Any kind and number of the given separator chars will split the components unless they appear in quoted sections. Parts of the line enclosed by the given quotation char(s) will be handled as one word or component. For more specific information see the PARSING RULES below.
SYNTAX:
ub& = ParseLine& (inpLine$, sepChars$, quoChars$, outArray$(), minUB&)
INPUTS:
inpLine$ (STRING)
- The input line which you want to process. This may in fact be any sequence of chars including control chars and zeros.
sepChars$ (STRING)
- This string may contain up to 5 different chars, which shall serve as separators, such as tabs or spaces. More chars following the 5th one will be ignored.
- If left empty, then only the given quoting char(s) will split the components.
quoChars$ (STRING)
- This string may contain up to 2 different chars, which shall serve as quotation marks. More chars following the 2nd one will be ignored.
- If left empty, then the regular quotation mark (") is used by default.
- If only one char is given, then it simply replaces the regular quotation mark (").
- If two chars are given, then the first one serves as opening quote mark and the second one as matching closing quote mark.
- If both chars are identical, then it behaves like only one char again.
outArray$() (STRING array)
- This must be a 1-dimensional REDIMed (dynamic) STRING array of at least one element, in which the individual components will be stored. The array will be internally adjusted as needed for the number of components found in the input line. It will always keep the lower bound, but will raise or reduce the upper bound as needed.
minUB& (LONG)
- Should be either zero or the minimum upper bound, which the output array shall have after the call. This can be used, if you expect a fix number of components.
- If the input line has not enough components, then the unused array elements remain empty.
- Note that the array may still grow bigger, if the line has more components than expected.
RESULT:
ub& (LONG)
- The final upper bound of the output array after parsing.

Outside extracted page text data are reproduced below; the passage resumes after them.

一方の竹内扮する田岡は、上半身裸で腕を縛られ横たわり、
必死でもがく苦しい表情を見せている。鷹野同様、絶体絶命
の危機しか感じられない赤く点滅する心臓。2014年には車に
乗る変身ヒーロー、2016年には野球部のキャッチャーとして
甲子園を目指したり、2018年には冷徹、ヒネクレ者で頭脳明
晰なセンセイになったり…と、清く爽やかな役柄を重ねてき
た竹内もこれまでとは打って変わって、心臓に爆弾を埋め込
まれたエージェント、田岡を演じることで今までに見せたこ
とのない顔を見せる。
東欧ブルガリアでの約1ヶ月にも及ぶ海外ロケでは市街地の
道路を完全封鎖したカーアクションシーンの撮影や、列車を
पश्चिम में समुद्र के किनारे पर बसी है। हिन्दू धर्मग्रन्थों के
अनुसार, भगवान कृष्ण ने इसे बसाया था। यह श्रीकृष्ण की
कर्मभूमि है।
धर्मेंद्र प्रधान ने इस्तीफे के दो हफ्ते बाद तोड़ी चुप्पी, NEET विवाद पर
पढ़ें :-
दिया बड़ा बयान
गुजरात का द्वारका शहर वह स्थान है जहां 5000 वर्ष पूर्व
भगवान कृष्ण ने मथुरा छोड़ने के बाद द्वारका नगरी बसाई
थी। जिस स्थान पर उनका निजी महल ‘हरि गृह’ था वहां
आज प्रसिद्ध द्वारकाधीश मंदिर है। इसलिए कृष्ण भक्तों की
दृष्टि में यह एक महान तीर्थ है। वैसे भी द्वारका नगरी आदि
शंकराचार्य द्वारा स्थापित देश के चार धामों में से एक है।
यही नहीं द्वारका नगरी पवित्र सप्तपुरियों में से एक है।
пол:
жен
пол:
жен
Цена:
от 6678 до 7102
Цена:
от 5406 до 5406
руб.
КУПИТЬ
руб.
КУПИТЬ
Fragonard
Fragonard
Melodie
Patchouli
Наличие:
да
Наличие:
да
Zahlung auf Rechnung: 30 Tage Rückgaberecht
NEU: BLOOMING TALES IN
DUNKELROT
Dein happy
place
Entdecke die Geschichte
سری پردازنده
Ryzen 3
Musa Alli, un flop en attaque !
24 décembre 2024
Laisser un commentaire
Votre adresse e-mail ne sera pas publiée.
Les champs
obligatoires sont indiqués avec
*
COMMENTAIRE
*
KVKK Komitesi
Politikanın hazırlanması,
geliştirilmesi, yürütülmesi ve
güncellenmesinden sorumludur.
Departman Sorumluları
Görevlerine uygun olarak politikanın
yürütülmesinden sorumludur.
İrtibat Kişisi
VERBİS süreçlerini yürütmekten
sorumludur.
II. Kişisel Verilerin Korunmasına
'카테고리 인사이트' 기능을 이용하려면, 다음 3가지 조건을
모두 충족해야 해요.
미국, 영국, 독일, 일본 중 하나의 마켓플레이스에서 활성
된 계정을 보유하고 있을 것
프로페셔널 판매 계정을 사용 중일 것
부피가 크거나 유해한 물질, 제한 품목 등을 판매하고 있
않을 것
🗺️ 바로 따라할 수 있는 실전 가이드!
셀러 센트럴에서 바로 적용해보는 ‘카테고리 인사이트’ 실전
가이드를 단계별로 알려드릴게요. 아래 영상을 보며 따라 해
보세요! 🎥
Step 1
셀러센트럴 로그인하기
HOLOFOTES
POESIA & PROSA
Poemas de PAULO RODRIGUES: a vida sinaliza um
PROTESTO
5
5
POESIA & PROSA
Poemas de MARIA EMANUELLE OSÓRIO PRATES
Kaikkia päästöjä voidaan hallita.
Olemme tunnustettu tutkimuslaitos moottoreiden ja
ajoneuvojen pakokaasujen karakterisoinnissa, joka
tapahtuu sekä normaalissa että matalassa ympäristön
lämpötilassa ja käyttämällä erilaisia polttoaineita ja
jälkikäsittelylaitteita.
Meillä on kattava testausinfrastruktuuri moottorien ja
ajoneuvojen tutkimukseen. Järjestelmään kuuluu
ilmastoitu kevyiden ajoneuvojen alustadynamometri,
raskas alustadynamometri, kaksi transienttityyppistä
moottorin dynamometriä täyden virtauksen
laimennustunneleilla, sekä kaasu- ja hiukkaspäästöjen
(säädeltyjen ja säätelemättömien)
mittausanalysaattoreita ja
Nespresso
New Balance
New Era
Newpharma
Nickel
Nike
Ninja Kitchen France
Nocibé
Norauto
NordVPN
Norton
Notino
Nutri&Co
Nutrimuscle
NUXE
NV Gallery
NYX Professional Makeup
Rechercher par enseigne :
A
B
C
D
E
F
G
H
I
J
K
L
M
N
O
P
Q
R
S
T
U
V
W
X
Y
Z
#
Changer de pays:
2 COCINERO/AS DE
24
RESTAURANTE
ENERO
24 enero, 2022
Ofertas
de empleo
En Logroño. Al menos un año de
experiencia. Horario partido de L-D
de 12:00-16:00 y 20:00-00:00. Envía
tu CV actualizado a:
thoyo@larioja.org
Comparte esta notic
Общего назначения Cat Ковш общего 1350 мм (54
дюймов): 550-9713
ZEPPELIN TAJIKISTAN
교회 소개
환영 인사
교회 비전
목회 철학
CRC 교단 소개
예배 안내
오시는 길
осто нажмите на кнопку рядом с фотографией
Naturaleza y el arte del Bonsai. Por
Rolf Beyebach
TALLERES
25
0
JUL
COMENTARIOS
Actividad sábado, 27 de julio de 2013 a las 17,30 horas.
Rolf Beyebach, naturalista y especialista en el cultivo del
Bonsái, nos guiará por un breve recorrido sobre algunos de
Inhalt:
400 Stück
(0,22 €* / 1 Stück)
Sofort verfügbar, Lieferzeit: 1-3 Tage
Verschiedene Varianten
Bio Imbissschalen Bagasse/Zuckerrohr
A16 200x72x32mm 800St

It will be negative (-1) if there was nothing to parse (ie. the input line was either empty or consisted of separators only), the given array remains unchanged in that case.
PARSING RULES:
Note that a char cannot be a separator and a quoting char at the same time, if required you've to workaround that by performing several parsing stages !!
- Any separators will split up the words or components as usual.
- Opening a quotation will also split (even without leading separators), ie. it will finish the currently processed (unquoted) component and begins the quoted one.
- Closing a quotation (even without trailing separators) will finish the current (quoted) component.
- Quoted components may be empty ("") and produce an empty array entry in that case.
- An open quoted component with no closing mark in the remaining input line will be closed at the end of line (EOL), ie. the complete remaining line is taken (as is) in one quoted component.
- With respect to the latter two points, opening a quotation with the very last char of the input line will produce an additional empty array entry (as it is, in fact, an empty quoted component closed by EOL).
Quoting rules: (one char mode)
- Very simple and logic, the 1st occurrence of the given quoting char opens a quote, the 2nd occurrence does close it, the 3rd will open the next quote, the 4th does close it again and so on.
Quoting rules: (two chars mode)
- The occurrence of the opening quote mark (1st given char) does open a quote, further only a matching occurrence of the closing quote mark (2nd char) does close the (quoted) component.
- Nesting of several quotes is not supported, hence every quote must be closed, before another one may be opened, ie:
- Further open/close markers inside a quote will be handled as literal text until the internal counter recognizes a matching close marker.
- Also close markers outside a quote will be handled as literal text as well.